■ REQUIREMENTS ■
Rewrite the data below, replacing "family" with "fam." everywhere it appears and changing nothing else.

■ RECORDS FOR THE EXERCISE ■

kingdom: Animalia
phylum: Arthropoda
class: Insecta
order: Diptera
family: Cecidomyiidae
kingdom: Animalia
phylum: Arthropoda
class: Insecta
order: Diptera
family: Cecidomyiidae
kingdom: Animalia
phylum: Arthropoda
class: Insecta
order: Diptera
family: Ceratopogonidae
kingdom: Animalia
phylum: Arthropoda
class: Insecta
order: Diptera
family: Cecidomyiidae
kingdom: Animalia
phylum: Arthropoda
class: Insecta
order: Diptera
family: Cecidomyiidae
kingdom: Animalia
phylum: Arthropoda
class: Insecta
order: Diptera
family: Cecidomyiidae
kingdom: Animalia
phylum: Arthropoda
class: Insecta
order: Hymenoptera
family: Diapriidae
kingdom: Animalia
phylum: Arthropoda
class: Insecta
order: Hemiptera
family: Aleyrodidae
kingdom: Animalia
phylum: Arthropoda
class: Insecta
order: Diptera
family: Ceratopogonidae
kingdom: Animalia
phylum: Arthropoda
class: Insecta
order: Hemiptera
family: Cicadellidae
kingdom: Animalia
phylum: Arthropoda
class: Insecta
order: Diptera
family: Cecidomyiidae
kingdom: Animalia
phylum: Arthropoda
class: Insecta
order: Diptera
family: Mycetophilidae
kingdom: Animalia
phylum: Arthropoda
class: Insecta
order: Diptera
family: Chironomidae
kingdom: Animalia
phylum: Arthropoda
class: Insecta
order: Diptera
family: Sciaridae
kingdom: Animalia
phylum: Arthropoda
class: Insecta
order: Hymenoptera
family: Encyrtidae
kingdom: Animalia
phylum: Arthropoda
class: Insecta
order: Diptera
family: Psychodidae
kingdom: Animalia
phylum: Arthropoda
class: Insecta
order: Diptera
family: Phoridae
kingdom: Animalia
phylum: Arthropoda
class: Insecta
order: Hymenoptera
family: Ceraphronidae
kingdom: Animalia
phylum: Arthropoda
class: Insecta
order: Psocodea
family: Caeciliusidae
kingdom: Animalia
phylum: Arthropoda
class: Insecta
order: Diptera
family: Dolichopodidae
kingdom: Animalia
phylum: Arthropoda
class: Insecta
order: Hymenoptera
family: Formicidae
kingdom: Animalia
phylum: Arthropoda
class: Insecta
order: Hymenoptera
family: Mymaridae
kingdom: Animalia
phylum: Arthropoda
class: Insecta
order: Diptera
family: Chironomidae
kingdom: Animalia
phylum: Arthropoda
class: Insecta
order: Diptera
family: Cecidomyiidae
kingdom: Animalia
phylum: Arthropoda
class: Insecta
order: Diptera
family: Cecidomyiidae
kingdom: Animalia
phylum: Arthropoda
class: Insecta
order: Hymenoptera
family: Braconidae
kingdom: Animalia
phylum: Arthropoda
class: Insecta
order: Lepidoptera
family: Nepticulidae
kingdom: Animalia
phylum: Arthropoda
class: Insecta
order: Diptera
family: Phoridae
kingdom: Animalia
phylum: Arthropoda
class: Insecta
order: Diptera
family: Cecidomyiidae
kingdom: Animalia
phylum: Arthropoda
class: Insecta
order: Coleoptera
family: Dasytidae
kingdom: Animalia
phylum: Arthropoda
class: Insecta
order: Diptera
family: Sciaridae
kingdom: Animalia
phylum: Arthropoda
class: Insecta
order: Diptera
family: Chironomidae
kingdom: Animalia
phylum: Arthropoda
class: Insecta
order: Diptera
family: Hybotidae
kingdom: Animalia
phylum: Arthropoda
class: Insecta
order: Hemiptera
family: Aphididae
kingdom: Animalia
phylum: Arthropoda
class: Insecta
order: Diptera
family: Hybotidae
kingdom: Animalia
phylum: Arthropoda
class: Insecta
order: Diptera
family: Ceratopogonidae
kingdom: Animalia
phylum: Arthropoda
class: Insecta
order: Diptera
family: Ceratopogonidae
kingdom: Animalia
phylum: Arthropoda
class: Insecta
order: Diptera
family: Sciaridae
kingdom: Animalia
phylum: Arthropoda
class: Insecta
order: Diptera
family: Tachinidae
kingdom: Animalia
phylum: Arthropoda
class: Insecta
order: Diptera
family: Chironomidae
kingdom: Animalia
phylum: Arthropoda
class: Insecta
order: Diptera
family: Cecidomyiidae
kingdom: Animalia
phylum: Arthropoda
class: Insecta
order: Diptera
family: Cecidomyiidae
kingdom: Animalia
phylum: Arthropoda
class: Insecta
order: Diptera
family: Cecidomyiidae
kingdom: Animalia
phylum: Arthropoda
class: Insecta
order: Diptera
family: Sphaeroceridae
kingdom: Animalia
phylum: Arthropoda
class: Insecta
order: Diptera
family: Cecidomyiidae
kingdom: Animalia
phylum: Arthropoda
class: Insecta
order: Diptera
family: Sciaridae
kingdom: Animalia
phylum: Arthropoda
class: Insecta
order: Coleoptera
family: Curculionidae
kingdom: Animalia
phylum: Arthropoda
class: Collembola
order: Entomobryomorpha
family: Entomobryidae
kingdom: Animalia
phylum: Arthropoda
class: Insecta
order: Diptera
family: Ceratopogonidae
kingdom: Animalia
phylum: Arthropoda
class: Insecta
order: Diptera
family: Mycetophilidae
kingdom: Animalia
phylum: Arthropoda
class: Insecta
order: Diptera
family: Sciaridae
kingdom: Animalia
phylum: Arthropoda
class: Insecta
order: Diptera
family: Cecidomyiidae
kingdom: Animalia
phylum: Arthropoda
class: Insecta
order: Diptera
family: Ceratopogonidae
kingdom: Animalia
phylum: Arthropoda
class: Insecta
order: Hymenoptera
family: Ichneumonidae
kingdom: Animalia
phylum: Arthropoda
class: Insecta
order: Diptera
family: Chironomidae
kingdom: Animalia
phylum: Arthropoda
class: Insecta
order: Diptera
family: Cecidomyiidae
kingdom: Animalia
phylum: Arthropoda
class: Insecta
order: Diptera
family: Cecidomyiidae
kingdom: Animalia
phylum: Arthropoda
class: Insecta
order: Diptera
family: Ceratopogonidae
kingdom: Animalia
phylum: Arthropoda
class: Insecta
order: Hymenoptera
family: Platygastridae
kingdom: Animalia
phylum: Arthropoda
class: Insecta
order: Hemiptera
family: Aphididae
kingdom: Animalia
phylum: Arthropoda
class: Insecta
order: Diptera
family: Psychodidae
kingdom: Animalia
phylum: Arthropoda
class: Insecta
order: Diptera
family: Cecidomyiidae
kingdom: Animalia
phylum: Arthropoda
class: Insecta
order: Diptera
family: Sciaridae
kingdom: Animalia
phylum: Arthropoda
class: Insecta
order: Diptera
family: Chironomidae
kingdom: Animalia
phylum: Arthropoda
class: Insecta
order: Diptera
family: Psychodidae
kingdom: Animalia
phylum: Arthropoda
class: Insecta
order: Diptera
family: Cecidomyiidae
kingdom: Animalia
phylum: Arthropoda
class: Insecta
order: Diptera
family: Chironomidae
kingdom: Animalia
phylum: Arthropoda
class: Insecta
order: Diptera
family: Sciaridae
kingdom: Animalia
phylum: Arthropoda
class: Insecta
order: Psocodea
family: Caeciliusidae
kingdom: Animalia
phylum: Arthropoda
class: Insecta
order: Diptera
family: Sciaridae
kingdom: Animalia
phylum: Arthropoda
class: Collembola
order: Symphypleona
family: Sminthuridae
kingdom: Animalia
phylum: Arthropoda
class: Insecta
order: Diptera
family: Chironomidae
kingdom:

■ SOLUTION BELOW ■
kingdom: Animalia
phylum: Arthropoda
class: Insecta
order: Diptera
fam.: Cecidomyiidae
kingdom: Animalia
phylum: Arthropoda
class: Insecta
order: Diptera
fam.: Cecidomyiidae
kingdom: Animalia
phylum: Arthropoda
class: Insecta
order: Diptera
fam.: Ceratopogonidae
kingdom: Animalia
phylum: Arthropoda
class: Insecta
order: Diptera
fam.: Cecidomyiidae
kingdom: Animalia
phylum: Arthropoda
class: Insecta
order: Diptera
fam.: Cecidomyiidae
kingdom: Animalia
phylum: Arthropoda
class: Insecta
order: Diptera
fam.: Cecidomyiidae
kingdom: Animalia
phylum: Arthropoda
class: Insecta
order: Hymenoptera
fam.: Diapriidae
kingdom: Animalia
phylum: Arthropoda
class: Insecta
order: Hemiptera
fam.: Aleyrodidae
kingdom: Animalia
phylum: Arthropoda
class: Insecta
order: Diptera
fam.: Ceratopogonidae
kingdom: Animalia
phylum: Arthropoda
class: Insecta
order: Hemiptera
fam.: Cicadellidae
kingdom: Animalia
phylum: Arthropoda
class: Insecta
order: Diptera
fam.: Cecidomyiidae
kingdom: Animalia
phylum: Arthropoda
class: Insecta
order: Diptera
fam.: Mycetophilidae
kingdom: Animalia
phylum: Arthropoda
class: Insecta
order: Diptera
fam.: Chironomidae
kingdom: Animalia
phylum: Arthropoda
class: Insecta
order: Diptera
fam.: Sciaridae
kingdom: Animalia
phylum: Arthropoda
class: Insecta
order: Hymenoptera
fam.: Encyrtidae
kingdom: Animalia
phylum: Arthropoda
class: Insecta
order: Diptera
fam.: Psychodidae
kingdom: Animalia
phylum: Arthropoda
class: Insecta
order: Diptera
fam.: Phoridae
kingdom: Animalia
phylum: Arthropoda
class: Insecta
order: Hymenoptera
fam.: Ceraphronidae
kingdom: Animalia
phylum: Arthropoda
class: Insecta
order: Psocodea
fam.: Caeciliusidae
kingdom: Animalia
phylum: Arthropoda
class: Insecta
order: Diptera
fam.: Dolichopodidae
kingdom: Animalia
phylum: Arthropoda
class: Insecta
order: Hymenoptera
fam.: Formicidae
kingdom: Animalia
phylum: Arthropoda
class: Insecta
order: Hymenoptera
fam.: Mymaridae
kingdom: Animalia
phylum: Arthropoda
class: Insecta
order: Diptera
fam.: Chironomidae
kingdom: Animalia
phylum: Arthropoda
class: Insecta
order: Diptera
fam.: Cecidomyiidae
kingdom: Animalia
phylum: Arthropoda
class: Insecta
order: Diptera
fam.: Cecidomyiidae
kingdom: Animalia
phylum: Arthropoda
class: Insecta
order: Hymenoptera
fam.: Braconidae
kingdom: Animalia
phylum: Arthropoda
class: Insecta
order: Lepidoptera
fam.: Nepticulidae
kingdom: Animalia
phylum: Arthropoda
class: Insecta
order: Diptera
fam.: Phoridae
kingdom: Animalia
phylum: Arthropoda
class: Insecta
order: Diptera
fam.: Cecidomyiidae
kingdom: Animalia
phylum: Arthropoda
class: Insecta
order: Coleoptera
fam.: Dasytidae
kingdom: Animalia
phylum: Arthropoda
class: Insecta
order: Diptera
fam.: Sciaridae
kingdom: Animalia
phylum: Arthropoda
class: Insecta
order: Diptera
fam.: Chironomidae
kingdom: Animalia
phylum: Arthropoda
class: Insecta
order: Diptera
fam.: Hybotidae
kingdom: Animalia
phylum: Arthropoda
class: Insecta
order: Hemiptera
fam.: Aphididae
kingdom: Animalia
phylum: Arthropoda
class: Insecta
order: Diptera
fam.: Hybotidae
kingdom: Animalia
phylum: Arthropoda
class: Insecta
order: Diptera
fam.: Ceratopogonidae
kingdom: Animalia
phylum: Arthropoda
class: Insecta
order: Diptera
fam.: Ceratopogonidae
kingdom: Animalia
phylum: Arthropoda
class: Insecta
order: Diptera
fam.: Sciaridae
kingdom: Animalia
phylum: Arthropoda
class: Insecta
order: Diptera
fam.: Tachinidae
kingdom: Animalia
phylum: Arthropoda
class: Insecta
order: Diptera
fam.: Chironomidae
kingdom: Animalia
phylum: Arthropoda
class: Insecta
order: Diptera
fam.: Cecidomyiidae
kingdom: Animalia
phylum: Arthropoda
class: Insecta
order: Diptera
fam.: Cecidomyiidae
kingdom: Animalia
phylum: Arthropoda
class: Insecta
order: Diptera
fam.: Cecidomyiidae
kingdom: Animalia
phylum: Arthropoda
class: Insecta
order: Diptera
fam.: Sphaeroceridae
kingdom: Animalia
phylum: Arthropoda
class: Insecta
order: Diptera
fam.: Cecidomyiidae
kingdom: Animalia
phylum: Arthropoda
class: Insecta
order: Diptera
fam.: Sciaridae
kingdom: Animalia
phylum: Arthropoda
class: Insecta
order: Coleoptera
fam.: Curculionidae
kingdom: Animalia
phylum: Arthropoda
class: Collembola
order: Entomobryomorpha
fam.: Entomobryidae
kingdom: Animalia
phylum: Arthropoda
class: Insecta
order: Diptera
fam.: Ceratopogonidae
kingdom: Animalia
phylum: Arthropoda
class: Insecta
order: Diptera
fam.: Mycetophilidae
kingdom: Animalia
phylum: Arthropoda
class: Insecta
order: Diptera
fam.: Sciaridae
kingdom: Animalia
phylum: Arthropoda
class: Insecta
order: Diptera
fam.: Cecidomyiidae
kingdom: Animalia
phylum: Arthropoda
class: Insecta
order: Diptera
fam.: Ceratopogonidae
kingdom: Animalia
phylum: Arthropoda
class: Insecta
order: Hymenoptera
fam.: Ichneumonidae
kingdom: Animalia
phylum: Arthropoda
class: Insecta
order: Diptera
fam.: Chironomidae
kingdom: Animalia
phylum: Arthropoda
class: Insecta
order: Diptera
fam.: Cecidomyiidae
kingdom: Animalia
phylum: Arthropoda
class: Insecta
order: Diptera
fam.: Cecidomyiidae
kingdom: Animalia
phylum: Arthropoda
class: Insecta
order: Diptera
fam.: Ceratopogonidae
kingdom: Animalia
phylum: Arthropoda
class: Insecta
order: Hymenoptera
fam.: Platygastridae
kingdom: Animalia
phylum: Arthropoda
class: Insecta
order: Hemiptera
fam.: Aphididae
kingdom: Animalia
phylum: Arthropoda
class: Insecta
order: Diptera
fam.: Psychodidae
kingdom: Animalia
phylum: Arthropoda
class: Insecta
order: Diptera
fam.: Cecidomyiidae
kingdom: Animalia
phylum: Arthropoda
class: Insecta
order: Diptera
fam.: Sciaridae
kingdom: Animalia
phylum: Arthropoda
class: Insecta
order: Diptera
fam.: Chironomidae
kingdom: Animalia
phylum: Arthropoda
class: Insecta
order: Diptera
fam.: Psychodidae
kingdom: Animalia
phylum: Arthropoda
class: Insecta
order: Diptera
fam.: Cecidomyiidae
kingdom: Animalia
phylum: Arthropoda
class: Insecta
order: Diptera
fam.: Chironomidae
kingdom: Animalia
phylum: Arthropoda
class: Insecta
order: Diptera
fam.: Sciaridae
kingdom: Animalia
phylum: Arthropoda
class: Insecta
order: Psocodea
fam.: Caeciliusidae
kingdom: Animalia
phylum: Arthropoda
class: Insecta
order: Diptera
fam.: Sciaridae
kingdom: Animalia
phylum: Arthropoda
class: Collembola
order: Symphypleona
fam.: Sminthuridae
kingdom: Animalia
phylum: Arthropoda
class: Insecta
order: Diptera
fam.: Chironomidae
kingdom:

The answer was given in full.